At the G20 meeting in Mexico, Obama and Christine Lagarde, head of the International Monetary Fund, were calling on the eurozone leaders to take urgent action to resolve the crisis, which is increasingly becoming a drag on the world economy. But even the terms of the bailout of the Spanish banks have not yet been fully resolved. It was agreed for the eurozone to provide up to €100 billion to stabilize the Spanish banks. But there is no agreement on the procedure. Rajoy, Hollande and Monti are calling for the funds to go directly to the banks so they do not add to Spain’s sovereign debt (which would further undermine the country’s credit rating). Merkel, however, is insisting that the bail-out funds are channelled through the Spanish government. This explains why Spain’s borrowing costs remain well over 6% and have gone over 7% a number of times (compared, for instance, with 1.45% for France). Moreover, some eurozone leaders are insisting that the loans to Spain from the EFSF or the ESM will have "seniority," in other words, in the event of default they will have priority as far as repayment is concerned. This leads investors in the bond market to regard Spanish debt as even more of a risk, as they are demoted when it comes to credit or repayment in the event of default.

+ + + + +

## [Task item a]
Return the passage on the Spanish bank bailout word for word.
The passage on the Spanish bank bailout and the records are unrelated.

## [Dataset section]
+ + + + +

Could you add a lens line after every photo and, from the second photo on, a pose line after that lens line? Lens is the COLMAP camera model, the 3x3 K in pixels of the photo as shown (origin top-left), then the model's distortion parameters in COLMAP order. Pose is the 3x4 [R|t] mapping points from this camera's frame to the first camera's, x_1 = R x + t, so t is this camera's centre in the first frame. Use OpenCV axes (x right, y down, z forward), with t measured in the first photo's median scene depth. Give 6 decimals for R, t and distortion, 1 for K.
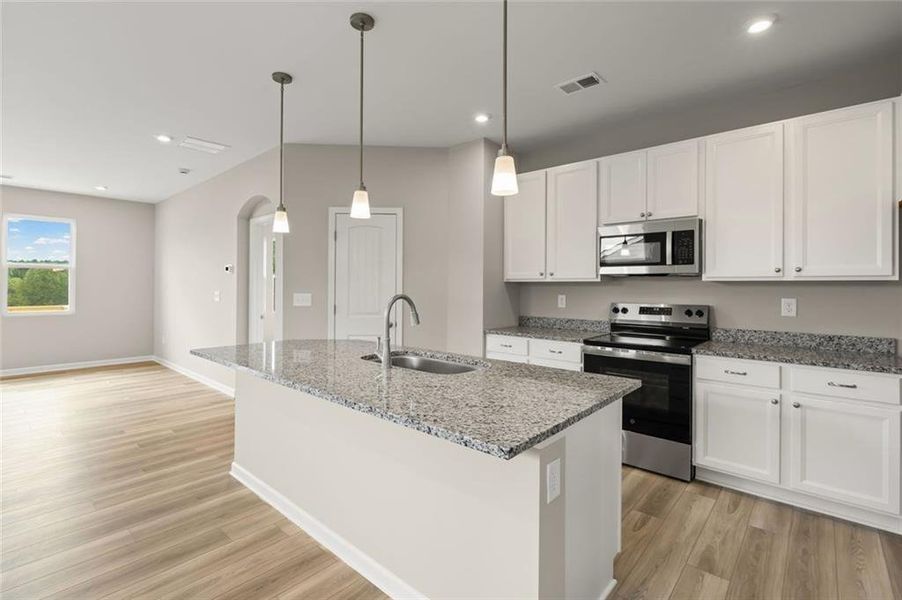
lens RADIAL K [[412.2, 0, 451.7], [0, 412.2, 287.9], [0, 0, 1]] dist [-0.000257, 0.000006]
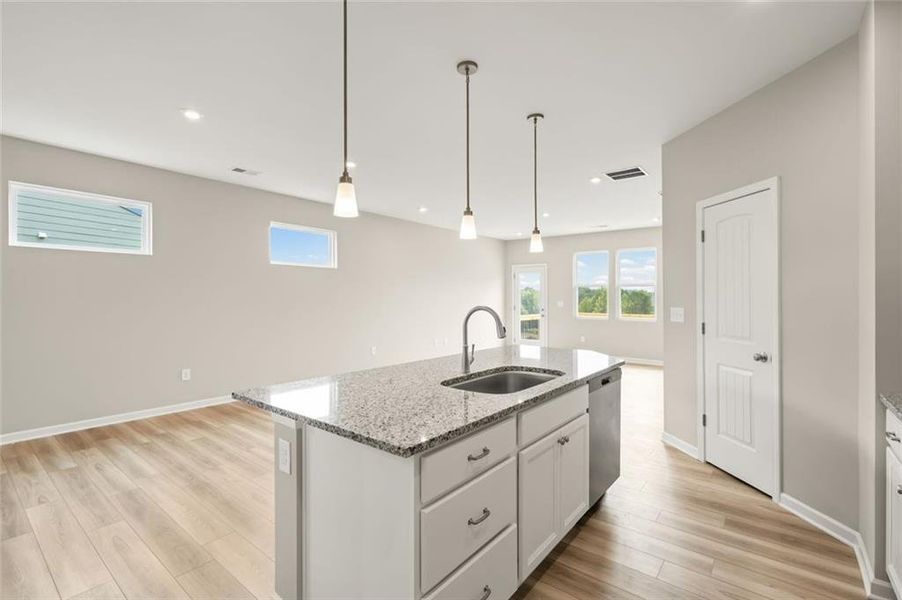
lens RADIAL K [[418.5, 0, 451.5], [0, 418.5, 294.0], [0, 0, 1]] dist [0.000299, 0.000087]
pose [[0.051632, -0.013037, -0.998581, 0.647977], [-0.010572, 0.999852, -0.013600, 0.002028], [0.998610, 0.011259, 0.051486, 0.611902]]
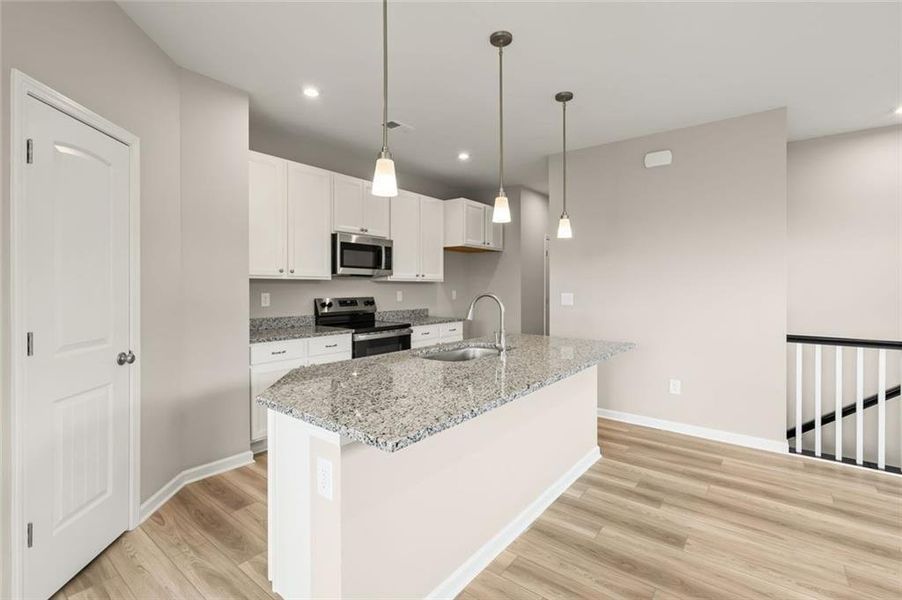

+ + + + +

## [Task item b]
Please retype all lines of the records exactly, leaving out the pictures.

## [Final answer a]
At the G20 meeting in Mexico, Obama and Christine Lagarde, head of the International Monetary Fund, were calling on the eurozone leaders to take urgent action to resolve the crisis, which is increasingly becoming a drag on the world economy. But even the terms of the bailout of the Spanish banks have not yet been fully resolved. It was agreed for the eurozone to provide up to €100 billion to stabilize the Spanish banks. But there is no agreement on the procedure. Rajoy, Hollande and Monti are calling for the funds to go directly to the banks so they do not add to Spain’s sovereign debt (which would further undermine the country’s credit rating). Merkel, however, is insisting that the bail-out funds are channelled through the Spanish government. This explains why Spain’s borrowing costs remain well over 6% and have gone over 7% a number of times (compared, for instance, with 1.45% for France). Moreover, some eurozone leaders are insisting that the loans to Spain from the EFSF or the ESM will have "seniority," in other words, in the event of default they will have priority as far as repayment is concerned. This leads investors in the bond market to regard Spanish debt as even more of a risk, as they are demoted when it comes to credit or repayment in the event of default.

## [Final answer b]
Could you add a lens line after every photo and, from the second photo on, a pose line after that lens line? Lens is the COLMAP camera model, the 3x3 K in pixels of the photo as shown (origin top-left), then the model's distortion parameters in COLMAP order. Pose is the 3x4 [R|t] mapping points from this camera's frame to the first camera's, x_1 = R x + t, so t is this camera's centre in the first frame. Use OpenCV axes (x right, y down, z forward), with t measured in the first photo's median scene depth. Give 6 decimals for R, t and distortion, 1 for K.
lens RADIAL K [[412.2, 0, 451.7], [0, 412.2, 287.9], [0, 0, 1]] dist [-0.000257, 0.000006]
lens RADIAL K [[418.5, 0, 451.5], [0, 418.5, 294.0], [0, 0, 1]] dist [0.000299, 0.000087]
pose [[0.051632, -0.013037, -0.998581, 0.647977], [-0.010572, 0.999852, -0.013600, 0.002028], [0.998610, 0.011259, 0.051486, 0.611902]]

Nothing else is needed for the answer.